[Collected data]
┏━━

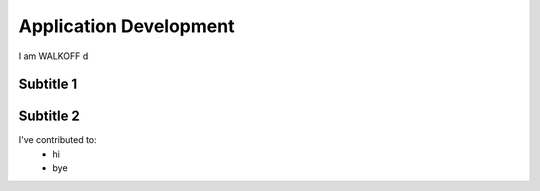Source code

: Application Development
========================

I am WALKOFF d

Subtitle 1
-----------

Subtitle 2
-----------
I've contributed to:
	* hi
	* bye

┗━━
┏━━

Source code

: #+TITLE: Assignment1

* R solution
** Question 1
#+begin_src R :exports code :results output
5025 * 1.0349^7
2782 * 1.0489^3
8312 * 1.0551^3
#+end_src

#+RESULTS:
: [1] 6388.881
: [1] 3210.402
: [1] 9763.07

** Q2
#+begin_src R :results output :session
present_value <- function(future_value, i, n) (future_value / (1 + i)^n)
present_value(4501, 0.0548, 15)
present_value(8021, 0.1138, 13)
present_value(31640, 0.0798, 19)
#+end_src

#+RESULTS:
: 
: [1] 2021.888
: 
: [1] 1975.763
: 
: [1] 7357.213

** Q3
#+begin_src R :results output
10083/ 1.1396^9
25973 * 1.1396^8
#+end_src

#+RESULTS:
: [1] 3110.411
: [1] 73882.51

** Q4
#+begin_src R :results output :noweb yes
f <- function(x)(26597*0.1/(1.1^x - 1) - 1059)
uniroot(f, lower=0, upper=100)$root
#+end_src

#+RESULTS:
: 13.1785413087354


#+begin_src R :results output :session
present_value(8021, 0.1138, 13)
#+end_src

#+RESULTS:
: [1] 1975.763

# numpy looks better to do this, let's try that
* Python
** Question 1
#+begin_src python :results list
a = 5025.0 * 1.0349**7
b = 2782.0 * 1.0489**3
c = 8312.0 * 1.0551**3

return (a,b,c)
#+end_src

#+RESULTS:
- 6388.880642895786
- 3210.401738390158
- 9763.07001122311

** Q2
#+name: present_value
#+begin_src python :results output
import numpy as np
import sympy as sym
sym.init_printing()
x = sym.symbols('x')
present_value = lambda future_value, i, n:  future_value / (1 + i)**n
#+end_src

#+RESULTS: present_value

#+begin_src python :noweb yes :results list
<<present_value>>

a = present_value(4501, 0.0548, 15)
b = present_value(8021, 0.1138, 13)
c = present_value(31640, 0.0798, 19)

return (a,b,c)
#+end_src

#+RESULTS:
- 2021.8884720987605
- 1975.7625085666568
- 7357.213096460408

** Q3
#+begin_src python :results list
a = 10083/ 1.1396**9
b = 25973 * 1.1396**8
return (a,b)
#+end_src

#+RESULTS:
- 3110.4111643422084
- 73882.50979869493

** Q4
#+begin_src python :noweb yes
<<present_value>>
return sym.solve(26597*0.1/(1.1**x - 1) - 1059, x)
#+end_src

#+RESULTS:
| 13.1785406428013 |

┗━━
┏━━

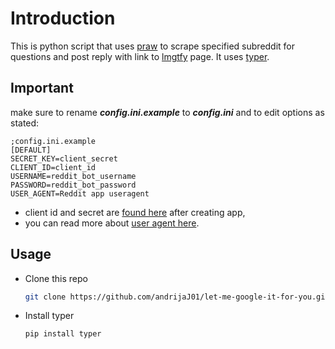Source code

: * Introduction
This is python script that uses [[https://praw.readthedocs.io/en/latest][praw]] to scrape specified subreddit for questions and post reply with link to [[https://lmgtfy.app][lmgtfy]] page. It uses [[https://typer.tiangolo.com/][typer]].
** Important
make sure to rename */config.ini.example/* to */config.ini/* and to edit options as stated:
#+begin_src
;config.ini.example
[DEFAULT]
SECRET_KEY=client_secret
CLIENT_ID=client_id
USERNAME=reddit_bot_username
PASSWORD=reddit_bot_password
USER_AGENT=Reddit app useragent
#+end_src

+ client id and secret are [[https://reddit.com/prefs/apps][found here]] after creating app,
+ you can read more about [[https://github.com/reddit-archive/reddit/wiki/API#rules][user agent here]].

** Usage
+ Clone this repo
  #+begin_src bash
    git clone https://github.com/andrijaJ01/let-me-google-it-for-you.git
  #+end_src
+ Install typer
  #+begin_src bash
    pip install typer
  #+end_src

┗━━

→ **Exercise brief**
Check each line of the entries above, and show every one holding the word "numpy".

→ **Your solution**
# numpy looks better to do this, let's try that
import numpy as np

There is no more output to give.